(Dataset records)

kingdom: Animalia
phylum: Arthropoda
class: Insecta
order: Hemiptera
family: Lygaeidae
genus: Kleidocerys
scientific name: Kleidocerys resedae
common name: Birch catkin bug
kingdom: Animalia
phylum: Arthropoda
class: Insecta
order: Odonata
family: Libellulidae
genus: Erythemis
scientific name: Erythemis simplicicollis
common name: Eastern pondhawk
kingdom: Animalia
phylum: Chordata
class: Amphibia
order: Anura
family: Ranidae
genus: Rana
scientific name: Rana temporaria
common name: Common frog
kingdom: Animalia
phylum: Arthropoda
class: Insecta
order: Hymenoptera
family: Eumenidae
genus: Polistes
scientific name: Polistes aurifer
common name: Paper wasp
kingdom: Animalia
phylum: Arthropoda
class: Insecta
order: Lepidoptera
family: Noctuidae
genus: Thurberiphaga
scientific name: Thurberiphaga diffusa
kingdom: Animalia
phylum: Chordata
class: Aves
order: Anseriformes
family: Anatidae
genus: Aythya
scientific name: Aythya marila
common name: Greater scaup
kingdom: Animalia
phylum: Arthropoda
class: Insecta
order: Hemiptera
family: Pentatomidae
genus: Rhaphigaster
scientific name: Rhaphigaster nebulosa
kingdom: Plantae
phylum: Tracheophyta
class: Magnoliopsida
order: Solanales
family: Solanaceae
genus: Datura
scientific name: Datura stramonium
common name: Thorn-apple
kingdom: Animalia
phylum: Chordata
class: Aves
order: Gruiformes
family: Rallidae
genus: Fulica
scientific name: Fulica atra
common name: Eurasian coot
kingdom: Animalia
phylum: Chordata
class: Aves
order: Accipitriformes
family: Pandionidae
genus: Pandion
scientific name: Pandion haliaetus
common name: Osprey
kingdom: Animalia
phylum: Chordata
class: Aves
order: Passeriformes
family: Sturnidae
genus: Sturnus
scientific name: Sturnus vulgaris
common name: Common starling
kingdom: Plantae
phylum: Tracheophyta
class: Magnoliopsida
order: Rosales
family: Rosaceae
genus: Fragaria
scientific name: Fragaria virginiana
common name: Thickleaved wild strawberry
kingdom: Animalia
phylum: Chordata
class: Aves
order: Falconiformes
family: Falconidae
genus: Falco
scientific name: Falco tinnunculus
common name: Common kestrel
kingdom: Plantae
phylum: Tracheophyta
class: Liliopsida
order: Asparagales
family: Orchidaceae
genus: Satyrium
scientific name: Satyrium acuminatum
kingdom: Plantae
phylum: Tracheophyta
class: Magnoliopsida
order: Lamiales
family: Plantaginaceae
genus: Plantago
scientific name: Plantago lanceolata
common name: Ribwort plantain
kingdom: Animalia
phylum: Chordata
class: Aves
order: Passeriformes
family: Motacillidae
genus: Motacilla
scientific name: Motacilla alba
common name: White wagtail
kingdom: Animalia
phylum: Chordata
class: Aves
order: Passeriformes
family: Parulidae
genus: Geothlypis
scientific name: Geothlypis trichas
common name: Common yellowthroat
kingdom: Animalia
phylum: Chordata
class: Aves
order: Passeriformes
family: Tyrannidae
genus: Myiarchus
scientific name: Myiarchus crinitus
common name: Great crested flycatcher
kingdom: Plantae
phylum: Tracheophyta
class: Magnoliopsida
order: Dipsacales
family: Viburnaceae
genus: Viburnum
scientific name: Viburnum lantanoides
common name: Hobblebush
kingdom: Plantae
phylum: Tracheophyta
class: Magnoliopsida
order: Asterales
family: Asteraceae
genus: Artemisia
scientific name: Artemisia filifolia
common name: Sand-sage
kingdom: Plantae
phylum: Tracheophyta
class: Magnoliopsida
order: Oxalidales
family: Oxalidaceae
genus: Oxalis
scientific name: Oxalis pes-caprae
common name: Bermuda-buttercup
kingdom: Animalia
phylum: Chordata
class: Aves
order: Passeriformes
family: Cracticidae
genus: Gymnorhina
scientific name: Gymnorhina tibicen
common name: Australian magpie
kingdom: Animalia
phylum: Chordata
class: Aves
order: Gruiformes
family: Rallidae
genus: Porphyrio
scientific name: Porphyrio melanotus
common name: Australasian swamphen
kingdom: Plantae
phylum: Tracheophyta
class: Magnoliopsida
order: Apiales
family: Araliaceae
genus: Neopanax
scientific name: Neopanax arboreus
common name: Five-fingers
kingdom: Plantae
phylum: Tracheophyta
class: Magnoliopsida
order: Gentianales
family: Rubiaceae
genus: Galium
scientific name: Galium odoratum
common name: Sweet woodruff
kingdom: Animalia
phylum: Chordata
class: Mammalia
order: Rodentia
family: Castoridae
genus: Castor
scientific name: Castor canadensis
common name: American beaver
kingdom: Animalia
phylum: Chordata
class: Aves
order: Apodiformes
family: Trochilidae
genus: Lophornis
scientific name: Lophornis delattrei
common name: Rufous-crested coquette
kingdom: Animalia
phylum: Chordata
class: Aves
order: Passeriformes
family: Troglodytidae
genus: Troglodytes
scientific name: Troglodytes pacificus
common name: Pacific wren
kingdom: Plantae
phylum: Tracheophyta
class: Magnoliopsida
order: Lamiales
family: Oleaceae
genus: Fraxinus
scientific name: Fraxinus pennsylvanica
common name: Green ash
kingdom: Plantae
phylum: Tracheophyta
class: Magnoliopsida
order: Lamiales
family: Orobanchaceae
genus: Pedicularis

**TASK REQUIREMENTS:** Retype the lines of the records starting at the line containing "scientific name: Lophornis delattrei" and ending at the line containing "scientific name: Fraxinus pennsylvanica", both included, character for character.

**SOLUTION:**
scientific name: Lophornis delattrei
common name: Rufous-crested coquette
kingdom: Animalia
phylum: Chordata
class: Aves
order: Passeriformes
family: Troglodytidae
genus: Troglodytes
scientific name: Troglodytes pacificus
common name: Pacific wren
kingdom: Plantae
phylum: Tracheophyta
class: Magnoliopsida
order: Lamiales
family: Oleaceae
genus: Fraxinus
scientific name: Fraxinus pennsylvanica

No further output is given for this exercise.